Despite the drop in civilian deaths caused by the Taliban in 2015, there were more civilian deaths caused by pro-government security forces during ground fighting and attacks by aircraft, according to the U.N. report.
“Pro-government forces caused 1,854 civilian casualties. While this accounts for 17 percent of the total, it all represents a 28 percent increase compared to 2014,” said Danielle Bell, UNAMA Director of Human Rights.
UNAMA Chief Nicholas Haysom told reporters in Kabul the report has been shared with all parties to the conflict before its publication, including Afghan security forces and the Taliban.
“Our objective is not simply to shame and blame, but to effect real changes in the practices of the parties to the conflict… because our primary objective is to change what happens on the battlefield,” he said.
The report also documented a 37 percent increase in women casualties and a 14 percent increase in child casualties.
“In 2015, the conflict caused extreme harm to the civilian population, with particularly appalling consequences for children. Unprecedented numbers of children were needlessly killed and injured last year – one in four casualties in 2015 was a child,” said Bell.
The statistics and percentages contained in the report don’t really reflect and capture the real horror and the impact of the bombs, the improvised explosive devices (IEDs) and the the indirect fire on civilian communities, said Haysom. He again called on all the parties engaged in the Afghan conflict to uphold their public commitments and take every step to avoid harm to civilians.
Sunday's report cited a deadly U.S. airstrike in October on a Doctors Without Borders (MSF) hospital in northern Afghanistan for largely contributing to the 9-percent rise in civilian causalities caused by international military forces in 2015.
The air raid in the strategically important city of Kunduz killed 42 staff, patients and family members, and wounded another 43. The provincial capital was at the time briefly overrun by the Taliban.
Report urges independent, transparent investigation
The UNAMA report called for conducting an "independent, impartial, transparent and effective investigation of the attack against the MSF hospital and make the findings public. Ensure accountability for those responsible."

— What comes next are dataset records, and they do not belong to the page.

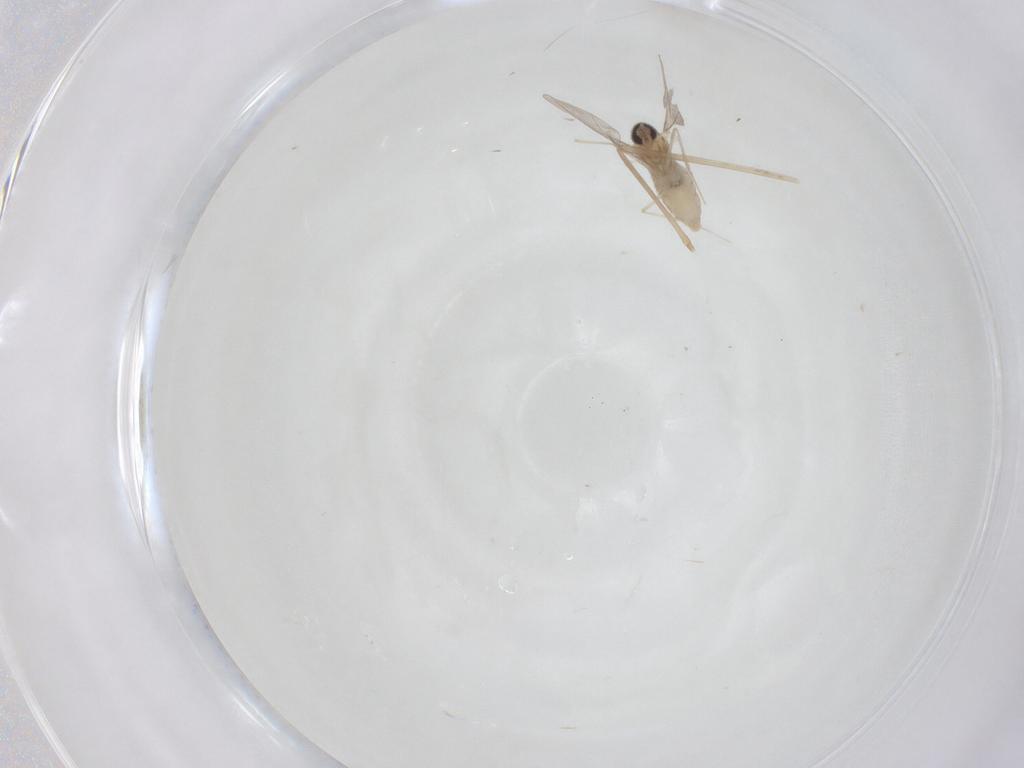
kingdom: Animalia
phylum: Arthropoda
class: Insecta
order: Diptera
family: Cecidomyiidae
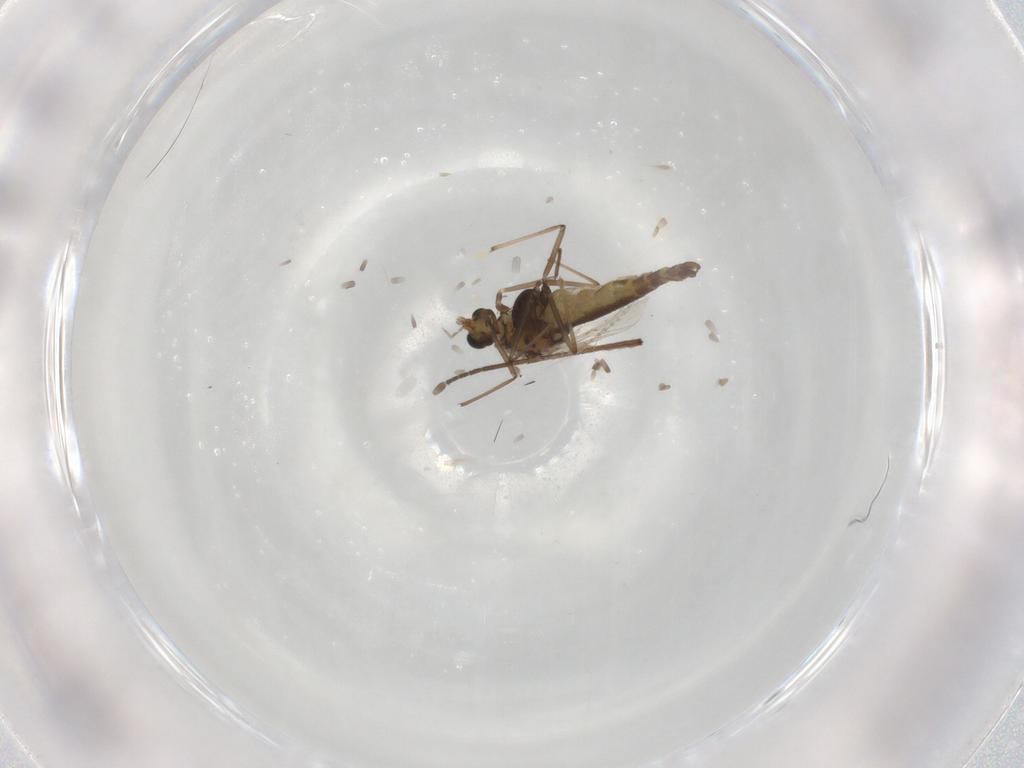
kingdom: Animalia
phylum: Arthropoda
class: Insecta
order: Diptera
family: Chironomidae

The Taliban has rejected the UNAMA report, alleging in the past two weeks alone Afghan security forces and their foreign partners have killed hundreds of people in northern Baghran province.
“Civilian casualties can never be prevented with such injustice rather it only encourages irresponsibility of stooge Kabul administration and their masters in this regard,” the militant group said.
Afghan President Ashraf Ghani’s office in a detailed written response to the report has acknowledged UNAMA’s efforts to highlight civilian suffering in the country but insisted the findings did not present the full picture of casualties the Taliban and their affiliate groups have inflicted on Afghan civilians in 2015.
It said the government "is concerned that UNAMA’s decision to not attribute such a large number of civilian deaths misrepresents reality and could help the Taliban and other terrorist groups avoid accountability and escape justice.”